Instagram is undoubtedly incredibly valuable for spreading Propose Too’s message. Do you plan to utilize any other social platforms along the way?
We are still using Facebook too, though it is so sad that the Facebook algorithm has buried page content that is not advertised. The fact that all the members of a family are on Facebook has always been an asset for proposal planning. Grandma can send an invaluable recommendation to her grandson or granddaughter.

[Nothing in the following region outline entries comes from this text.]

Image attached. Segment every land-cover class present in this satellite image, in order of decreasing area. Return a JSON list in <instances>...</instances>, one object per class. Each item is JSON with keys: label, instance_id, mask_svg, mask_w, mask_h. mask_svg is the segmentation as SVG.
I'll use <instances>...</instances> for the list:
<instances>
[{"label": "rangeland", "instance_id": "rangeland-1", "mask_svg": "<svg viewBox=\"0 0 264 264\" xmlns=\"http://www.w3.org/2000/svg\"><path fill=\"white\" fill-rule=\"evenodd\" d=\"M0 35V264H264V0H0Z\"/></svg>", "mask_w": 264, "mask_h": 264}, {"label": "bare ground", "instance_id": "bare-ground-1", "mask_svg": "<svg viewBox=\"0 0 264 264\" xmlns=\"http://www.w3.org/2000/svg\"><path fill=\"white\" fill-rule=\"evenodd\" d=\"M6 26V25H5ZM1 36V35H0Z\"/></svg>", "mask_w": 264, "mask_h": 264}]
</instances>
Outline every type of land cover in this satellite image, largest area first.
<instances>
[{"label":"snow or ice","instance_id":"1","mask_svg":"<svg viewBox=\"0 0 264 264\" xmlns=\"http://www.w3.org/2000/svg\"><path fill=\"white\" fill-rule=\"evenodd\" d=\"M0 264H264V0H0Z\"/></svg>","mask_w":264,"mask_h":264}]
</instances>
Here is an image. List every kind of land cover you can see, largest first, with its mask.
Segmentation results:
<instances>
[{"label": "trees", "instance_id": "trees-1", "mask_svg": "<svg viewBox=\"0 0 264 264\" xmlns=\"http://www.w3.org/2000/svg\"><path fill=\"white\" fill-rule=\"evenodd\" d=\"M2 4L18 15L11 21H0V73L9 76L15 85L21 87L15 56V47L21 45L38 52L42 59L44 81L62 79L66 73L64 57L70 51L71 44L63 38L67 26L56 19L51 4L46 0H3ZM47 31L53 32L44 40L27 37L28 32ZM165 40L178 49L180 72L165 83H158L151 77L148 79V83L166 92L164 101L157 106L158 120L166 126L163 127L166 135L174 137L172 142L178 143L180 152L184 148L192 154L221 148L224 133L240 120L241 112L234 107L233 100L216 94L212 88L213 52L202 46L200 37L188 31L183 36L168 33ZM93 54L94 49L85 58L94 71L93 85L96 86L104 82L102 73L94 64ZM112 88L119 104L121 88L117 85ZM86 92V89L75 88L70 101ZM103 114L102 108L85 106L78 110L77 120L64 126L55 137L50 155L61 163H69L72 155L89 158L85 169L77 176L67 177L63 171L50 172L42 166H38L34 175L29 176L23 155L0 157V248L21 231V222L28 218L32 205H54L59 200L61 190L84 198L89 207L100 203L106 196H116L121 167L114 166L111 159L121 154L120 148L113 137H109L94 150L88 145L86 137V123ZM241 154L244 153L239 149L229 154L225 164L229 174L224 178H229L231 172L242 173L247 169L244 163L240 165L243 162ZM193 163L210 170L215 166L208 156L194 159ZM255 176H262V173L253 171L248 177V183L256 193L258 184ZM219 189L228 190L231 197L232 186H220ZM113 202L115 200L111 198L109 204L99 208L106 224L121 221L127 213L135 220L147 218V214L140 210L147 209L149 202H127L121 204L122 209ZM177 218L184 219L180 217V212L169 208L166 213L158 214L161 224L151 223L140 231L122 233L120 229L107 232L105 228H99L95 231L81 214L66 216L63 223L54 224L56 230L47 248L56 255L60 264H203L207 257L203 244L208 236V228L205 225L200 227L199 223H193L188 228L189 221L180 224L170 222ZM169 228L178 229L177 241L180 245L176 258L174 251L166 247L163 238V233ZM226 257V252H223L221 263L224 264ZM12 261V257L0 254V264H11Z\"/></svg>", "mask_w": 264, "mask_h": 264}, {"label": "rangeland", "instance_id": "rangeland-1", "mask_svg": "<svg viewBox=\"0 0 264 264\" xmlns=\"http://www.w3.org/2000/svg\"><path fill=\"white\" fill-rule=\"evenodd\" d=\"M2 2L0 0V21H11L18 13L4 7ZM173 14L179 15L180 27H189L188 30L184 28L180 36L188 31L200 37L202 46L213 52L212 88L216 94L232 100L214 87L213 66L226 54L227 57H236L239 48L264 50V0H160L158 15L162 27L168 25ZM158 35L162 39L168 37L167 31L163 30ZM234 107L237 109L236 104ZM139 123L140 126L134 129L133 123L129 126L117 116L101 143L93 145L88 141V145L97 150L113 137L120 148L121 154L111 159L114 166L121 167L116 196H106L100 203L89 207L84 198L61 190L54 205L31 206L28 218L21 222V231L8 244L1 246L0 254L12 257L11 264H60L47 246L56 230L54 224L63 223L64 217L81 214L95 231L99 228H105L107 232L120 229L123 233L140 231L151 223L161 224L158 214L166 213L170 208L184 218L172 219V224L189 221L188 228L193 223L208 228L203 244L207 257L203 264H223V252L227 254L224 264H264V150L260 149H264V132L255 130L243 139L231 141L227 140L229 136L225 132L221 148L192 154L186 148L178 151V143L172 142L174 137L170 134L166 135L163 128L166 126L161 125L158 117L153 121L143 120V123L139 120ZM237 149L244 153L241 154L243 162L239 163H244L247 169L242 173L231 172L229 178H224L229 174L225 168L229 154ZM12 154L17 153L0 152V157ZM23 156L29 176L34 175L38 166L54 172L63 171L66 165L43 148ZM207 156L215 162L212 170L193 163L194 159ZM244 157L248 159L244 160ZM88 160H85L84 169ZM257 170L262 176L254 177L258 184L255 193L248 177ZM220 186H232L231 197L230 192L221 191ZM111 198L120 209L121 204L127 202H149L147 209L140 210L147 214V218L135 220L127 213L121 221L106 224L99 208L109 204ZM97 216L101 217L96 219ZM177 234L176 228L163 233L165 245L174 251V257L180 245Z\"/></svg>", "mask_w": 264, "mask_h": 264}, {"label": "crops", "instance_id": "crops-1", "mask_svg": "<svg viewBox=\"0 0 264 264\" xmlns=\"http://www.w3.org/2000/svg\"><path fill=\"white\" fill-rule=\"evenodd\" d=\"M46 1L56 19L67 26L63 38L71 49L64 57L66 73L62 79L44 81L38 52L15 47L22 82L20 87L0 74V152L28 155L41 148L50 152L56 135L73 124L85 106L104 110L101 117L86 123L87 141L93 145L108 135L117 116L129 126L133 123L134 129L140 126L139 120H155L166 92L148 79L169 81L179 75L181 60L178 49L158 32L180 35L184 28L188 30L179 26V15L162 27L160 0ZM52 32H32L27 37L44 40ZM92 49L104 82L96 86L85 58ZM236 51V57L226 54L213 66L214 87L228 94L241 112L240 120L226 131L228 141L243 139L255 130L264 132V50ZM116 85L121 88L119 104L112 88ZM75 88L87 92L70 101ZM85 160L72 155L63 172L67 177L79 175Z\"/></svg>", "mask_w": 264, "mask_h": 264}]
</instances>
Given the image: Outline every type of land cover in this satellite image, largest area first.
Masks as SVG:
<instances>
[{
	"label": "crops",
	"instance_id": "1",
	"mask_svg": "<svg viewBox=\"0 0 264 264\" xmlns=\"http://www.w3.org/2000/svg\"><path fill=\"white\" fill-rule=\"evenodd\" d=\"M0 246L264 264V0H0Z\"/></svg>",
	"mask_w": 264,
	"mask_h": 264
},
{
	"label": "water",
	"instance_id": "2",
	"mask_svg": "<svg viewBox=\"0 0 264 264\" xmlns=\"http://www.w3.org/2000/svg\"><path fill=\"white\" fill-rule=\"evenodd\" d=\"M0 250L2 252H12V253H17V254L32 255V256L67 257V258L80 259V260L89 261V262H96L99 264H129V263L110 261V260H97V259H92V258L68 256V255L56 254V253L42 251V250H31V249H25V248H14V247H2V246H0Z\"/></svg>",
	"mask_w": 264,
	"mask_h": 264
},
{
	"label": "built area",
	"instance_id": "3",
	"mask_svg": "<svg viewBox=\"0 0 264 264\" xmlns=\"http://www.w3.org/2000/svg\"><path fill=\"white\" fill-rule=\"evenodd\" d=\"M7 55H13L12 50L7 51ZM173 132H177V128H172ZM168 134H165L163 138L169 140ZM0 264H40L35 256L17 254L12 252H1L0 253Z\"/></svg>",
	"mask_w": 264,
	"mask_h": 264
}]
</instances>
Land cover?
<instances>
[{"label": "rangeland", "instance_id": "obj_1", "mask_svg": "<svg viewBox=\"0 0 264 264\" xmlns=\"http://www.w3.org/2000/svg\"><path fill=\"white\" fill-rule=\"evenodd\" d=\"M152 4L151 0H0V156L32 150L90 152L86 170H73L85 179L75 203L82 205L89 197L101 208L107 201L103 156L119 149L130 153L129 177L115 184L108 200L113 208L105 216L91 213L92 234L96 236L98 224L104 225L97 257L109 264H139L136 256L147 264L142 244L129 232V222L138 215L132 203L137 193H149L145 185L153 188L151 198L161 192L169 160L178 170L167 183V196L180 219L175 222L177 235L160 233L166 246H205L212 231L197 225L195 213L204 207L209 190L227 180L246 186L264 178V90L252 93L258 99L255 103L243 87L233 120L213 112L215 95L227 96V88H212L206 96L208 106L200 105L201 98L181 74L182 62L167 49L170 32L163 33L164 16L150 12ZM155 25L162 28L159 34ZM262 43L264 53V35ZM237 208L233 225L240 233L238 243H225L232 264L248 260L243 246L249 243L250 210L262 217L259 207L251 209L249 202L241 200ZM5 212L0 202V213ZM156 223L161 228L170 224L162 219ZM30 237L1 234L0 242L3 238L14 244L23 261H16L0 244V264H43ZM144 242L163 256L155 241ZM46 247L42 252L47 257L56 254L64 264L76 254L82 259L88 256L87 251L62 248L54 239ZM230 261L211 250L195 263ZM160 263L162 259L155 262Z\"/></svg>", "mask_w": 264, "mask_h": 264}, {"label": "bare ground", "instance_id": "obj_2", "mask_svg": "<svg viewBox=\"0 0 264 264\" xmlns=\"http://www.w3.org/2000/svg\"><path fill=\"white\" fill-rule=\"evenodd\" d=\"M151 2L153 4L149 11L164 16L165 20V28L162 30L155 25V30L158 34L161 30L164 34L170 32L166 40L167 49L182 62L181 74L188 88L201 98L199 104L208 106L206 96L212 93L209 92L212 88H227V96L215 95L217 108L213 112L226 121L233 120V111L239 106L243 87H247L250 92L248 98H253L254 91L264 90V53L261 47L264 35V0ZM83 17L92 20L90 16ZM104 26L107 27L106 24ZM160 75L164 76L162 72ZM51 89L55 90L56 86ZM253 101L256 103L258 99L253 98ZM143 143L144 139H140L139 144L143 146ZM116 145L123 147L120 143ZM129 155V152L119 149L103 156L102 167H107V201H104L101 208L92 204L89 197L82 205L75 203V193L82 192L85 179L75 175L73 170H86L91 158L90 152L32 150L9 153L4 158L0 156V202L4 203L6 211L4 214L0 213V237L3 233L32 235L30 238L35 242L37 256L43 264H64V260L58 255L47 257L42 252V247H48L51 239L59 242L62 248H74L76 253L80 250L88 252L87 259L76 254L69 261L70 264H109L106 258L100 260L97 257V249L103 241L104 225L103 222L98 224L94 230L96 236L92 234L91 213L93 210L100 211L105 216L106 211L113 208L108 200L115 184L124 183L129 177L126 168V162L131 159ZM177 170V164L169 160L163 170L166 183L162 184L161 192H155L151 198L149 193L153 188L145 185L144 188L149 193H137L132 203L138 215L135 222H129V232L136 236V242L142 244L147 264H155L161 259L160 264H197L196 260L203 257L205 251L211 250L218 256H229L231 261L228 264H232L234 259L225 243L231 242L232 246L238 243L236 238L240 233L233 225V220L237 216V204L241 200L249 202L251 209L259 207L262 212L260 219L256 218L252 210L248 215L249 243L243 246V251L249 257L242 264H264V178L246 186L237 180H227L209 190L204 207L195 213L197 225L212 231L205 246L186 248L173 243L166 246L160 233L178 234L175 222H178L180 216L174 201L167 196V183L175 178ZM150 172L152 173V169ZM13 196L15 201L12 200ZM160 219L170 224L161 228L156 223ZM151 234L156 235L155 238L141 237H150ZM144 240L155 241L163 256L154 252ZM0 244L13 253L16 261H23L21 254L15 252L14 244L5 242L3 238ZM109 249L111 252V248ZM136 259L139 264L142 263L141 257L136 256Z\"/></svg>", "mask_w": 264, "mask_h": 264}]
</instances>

YouTube isn’t a platform that often comes to mind when talking social media, but the fact is that it’s huge with not only a younger generation, and most of us probably use it more often than we realize. Your short movie Double Proposal lives on YouTube—is this a channel that you intend to enrich with more videos?
We have been at the forefront of publishing consumer-driven engagement-planning content with Engagement 101 TV since 2008. Now that a lot more people are producing content around picking an engagement ring or a diamond, we are going to step back from this type of content and refocus on fiction and relationships topics.
Everyone has a different definition of success when it comes to social. What’s yours?
Numbers are nothing—engagement is key. If you get 10,000 likes and hardly anyone engages, what is the point? The definition of engagement depends on your content. For the engagement-planning process, a lot happens behind the scenes. So I look at the number of times a post is saved and the number of DMs more than anything else. I do like when other people are tagged: It can grow your fan base, but having a follower doesn’t translate into them seeing your posts. Having your audience save a post or engage with you is priceless.
First site you check in the morning?
I have a routine that includes way more than one site. But I do start with French news sites and French Elle. It is my way to stay a little connected to my birth country. I also always check Instagram, the news feed, and Stories as well as my DMs and tags (our audience is connecting more and more by DM).
Social media pet peeve?
Influencers who are only self-promoting and showing how pretty they are with Facetune. They are not trying to use their platform to give back to their audience something that can truly help or entertain them. I follow a lot of “body positive” influencers, and their voices are so fresh and authentic.
Finally, if you could leave us—and jewelers in the industry—with some inspiration, how do we encourage ourselves/friends/customers to just go for it and propose already?
As long as you have reached a place in your life where you feel confident in who you are, what you want in life and your relationship, you should propose, whether you are man or a woman.